Rangées de rideaux baissés, parkings vides, rues désertes…. Il plane comme un air de dimanche (si ce n’est de pandémie) en ce mercredi après-midi, dans le centre-ville de Nouméa. Commerces, bureaux, restaurants… L’ensemble des salariés ont quitté leur travail plus tôt que prévu, dès la fin de la matinée, dans une certaine précipitation qui a créé bon nombre d’embouteillages. Une mesure de précaution après l’annonce de l’interpellation de plusieurs responsables de la CCAT, dont leur figure de proue, Christian Téin, en début de journée.

Vers 15 heures, Valérie N’Guyen était l’une des toutes dernières commerçantes à rester ouverte, non sans appréhension. "J’habite juste à côté, donc je vais fermer vers 16h30 comme tous les jours, même si je suis inquiète. Si j’avais vécu loin, j’aurais également tout de suite fermé pour rentrer chez moi, confie la gérante de l’alimentation L’Hirondelle, qui a la chance d’être située en face du commissariat central. C’est une raison pour laquelle je suis encore là même si je ne suis pas tranquille. Je surveille beaucoup. Les habitués, je les laisse rentrer sans souci, mais s’il y a un groupe que je ne connais pas, je préfère qu’il reste dehors."

Assise devant l’entrée de son immeuble, "exceptionnellement fermée", Marthe est bloquée et attend que son compagnon vienne lui ouvrir.

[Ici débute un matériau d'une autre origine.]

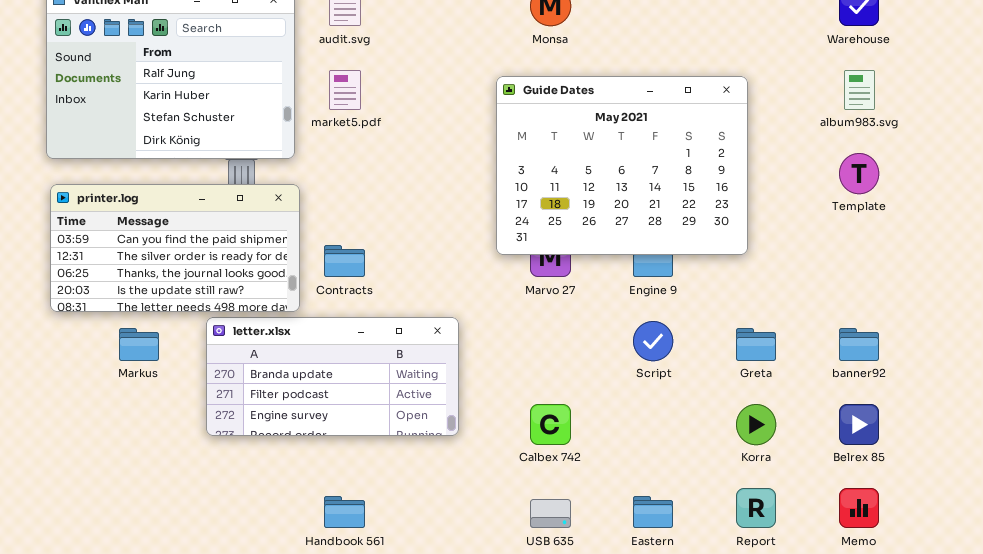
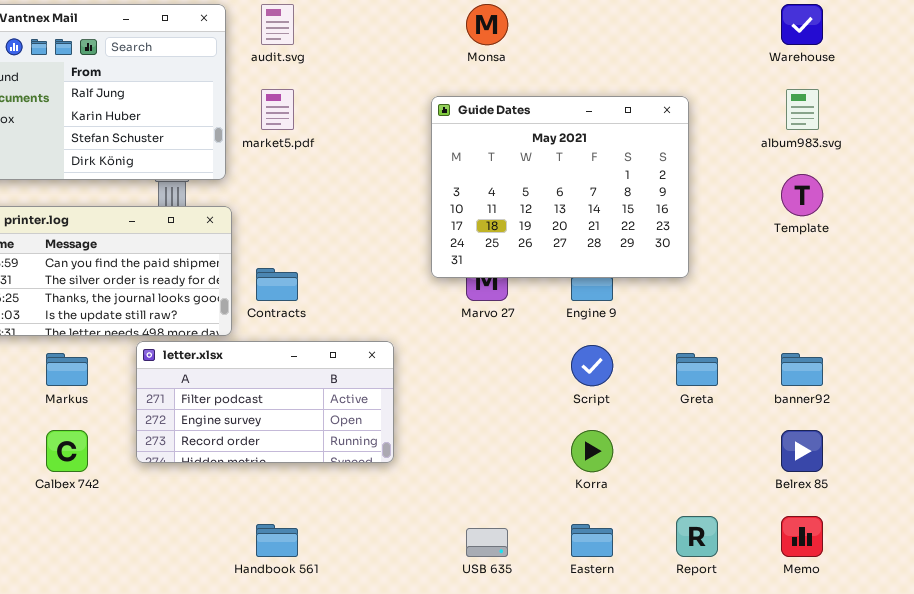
letter.xlsx: [206,317,459,436] -> [136,341,394,463], scrolled down 1 row
Calbex 742: [530,404,571,445] -> [46,430,88,472], moved
Korra: [736,404,776,445] -> [571,430,613,472], moved

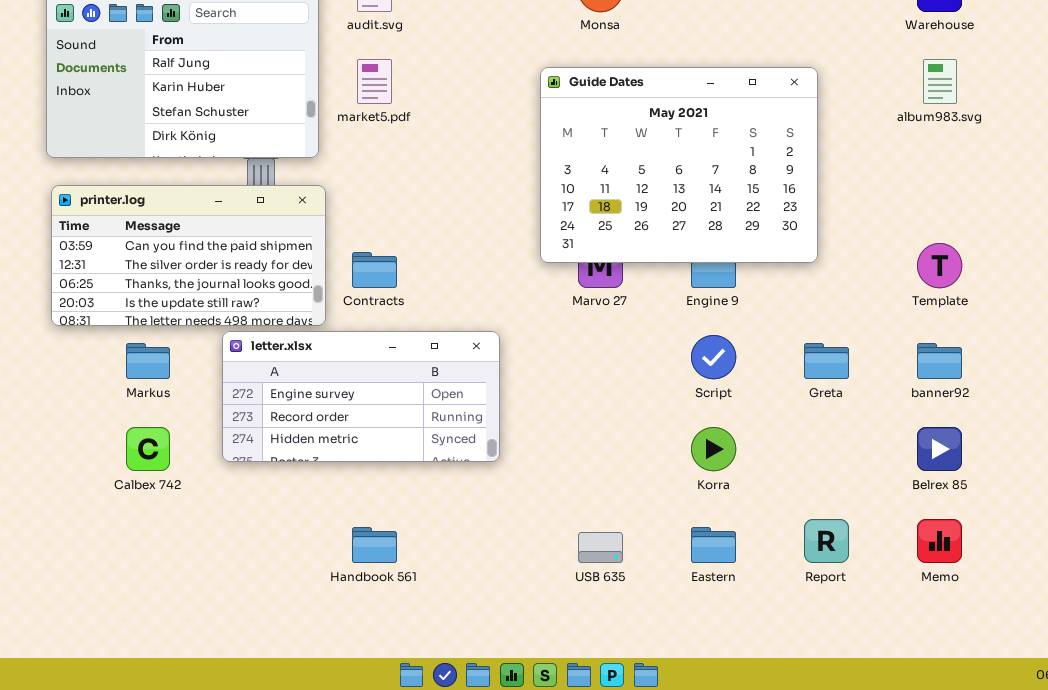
Template: [781,174,823,216] -> [917,243,962,288], moved
letter.xlsx: [136,341,394,463] -> [222,331,500,462], scrolled down 1 row

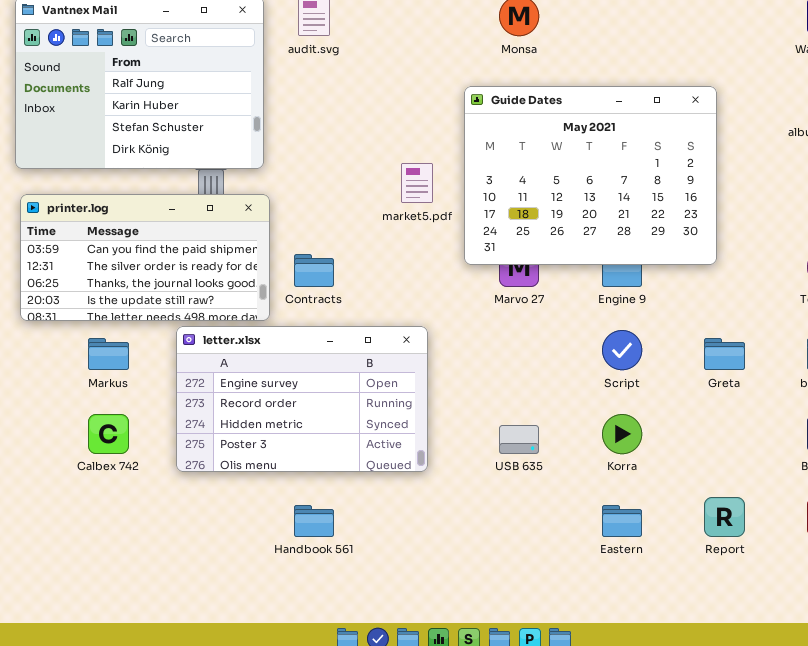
market5.pdf: [357,59,392,104] -> [401,163,433,203], moved
letter.xlsx: [222,331,500,462] -> [176,326,428,472], resized
USB 635: [578,532,623,563] -> [499,425,539,454], moved

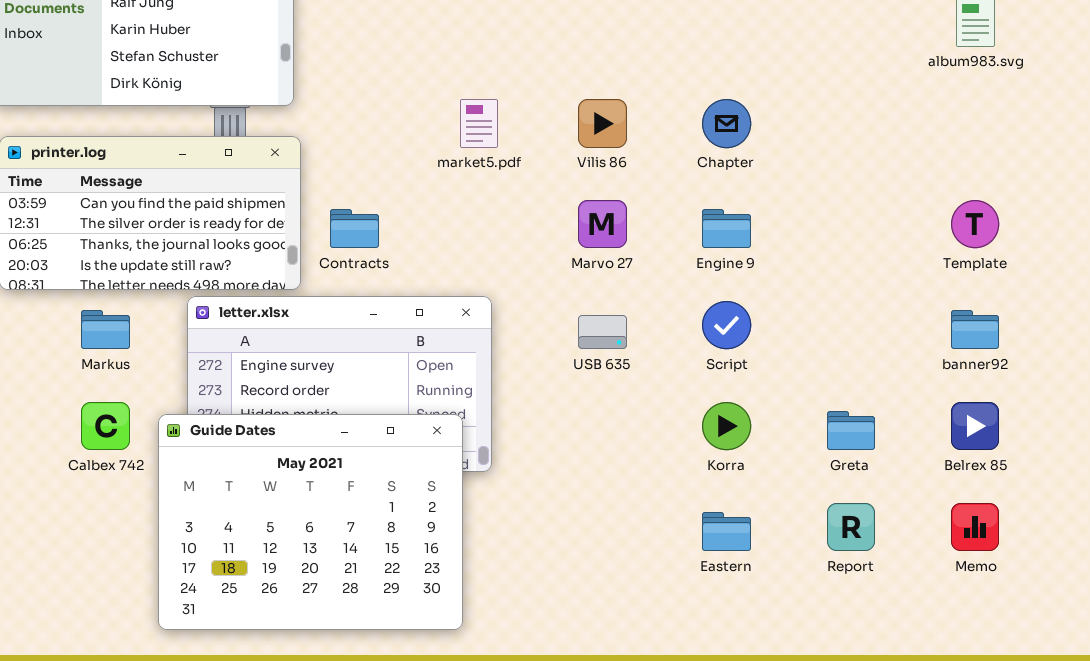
Guide Dates: [464,86,717,265] -> [158,414,463,630], moved
Greta: [704,338,745,370] -> [827,411,875,450], moved
USB 635: [499,425,539,454] -> [578,315,627,349], moved

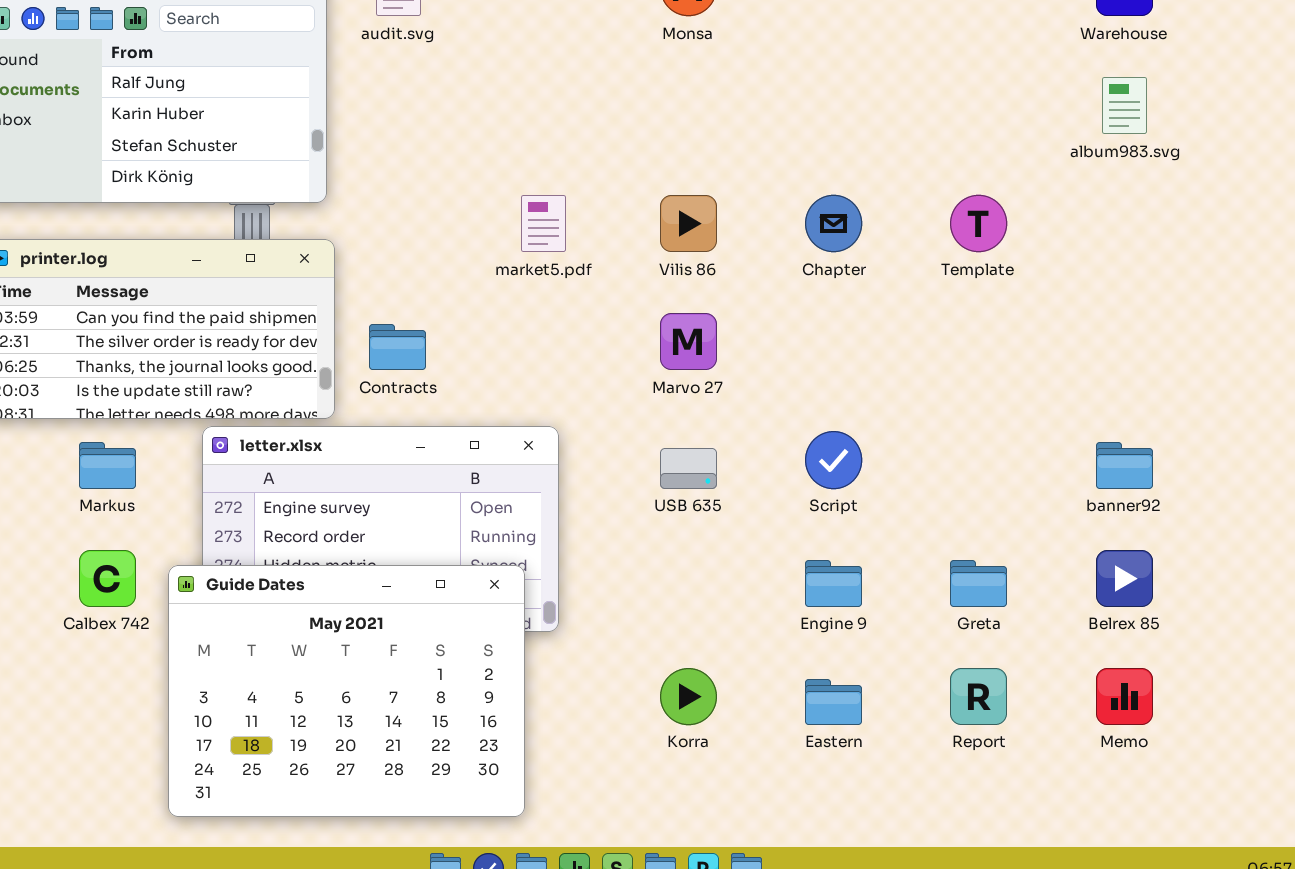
Template: [951,200,999,248] -> [950,195,1007,252], moved
Engine 9: [702,209,751,248] -> [805,560,862,607], moved
Korra: [702,402,751,450] -> [660,668,717,725], moved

Cette femme de 32 ans est également partie plus tôt du bar-restaurant où elle travaille à l’Anse-Vata. "Mes chefs m’ont demandé de finir à 14 heures au lieu de 17 heures pour rentrer chez moi par mesure de sécurité car ils avaient peur que ce soit risqué dans le centre-ville. Je ne m’attendais pas à voir à ce point tout fermé, je suis très surprise. Ça me semble exagéré mais vu tous les commerces qui ont déjà été saccagés, je peux comprendre que le principe de précaution l’emporte."

Même sur la place des Cocotiers, les familles se font rares. Assise au soleil, dégustant son thé, Yvana Taïeb fait contre mauvaise fortune bon cœur. "J’ai hâte de pouvoir retravailler mais à peine j’ai commencé ce matin, que les terrasses ont fermé. Je propose des fleurs, mais c’est la guerre, m’a-t-on encore répondu. C’est un peu ridicule", sourit cette célèbre vendeuse ambulante, néanmoins "rassurée" que commerçants et salariés aient préféré fermer boutique. "Cette décision est peut-être un peu forte, mais si c’est pour préserver des familles et des emplois, c’est mieux ainsi."

Un avis loin de partager cet homme qui regarde les joueurs de pétanque et qui s’énerve rien qu’à l’évocation du sujet : "C’est vraiment exagéré. Les gens ont peur de n’importe quoi aujourd’hui. Qu’est-ce qu’ils craignent ? On n’est pas en guerre que je sache." Signe que les Calédoniens sont profondément divisés jusque dans leur sentiment d’insécurité.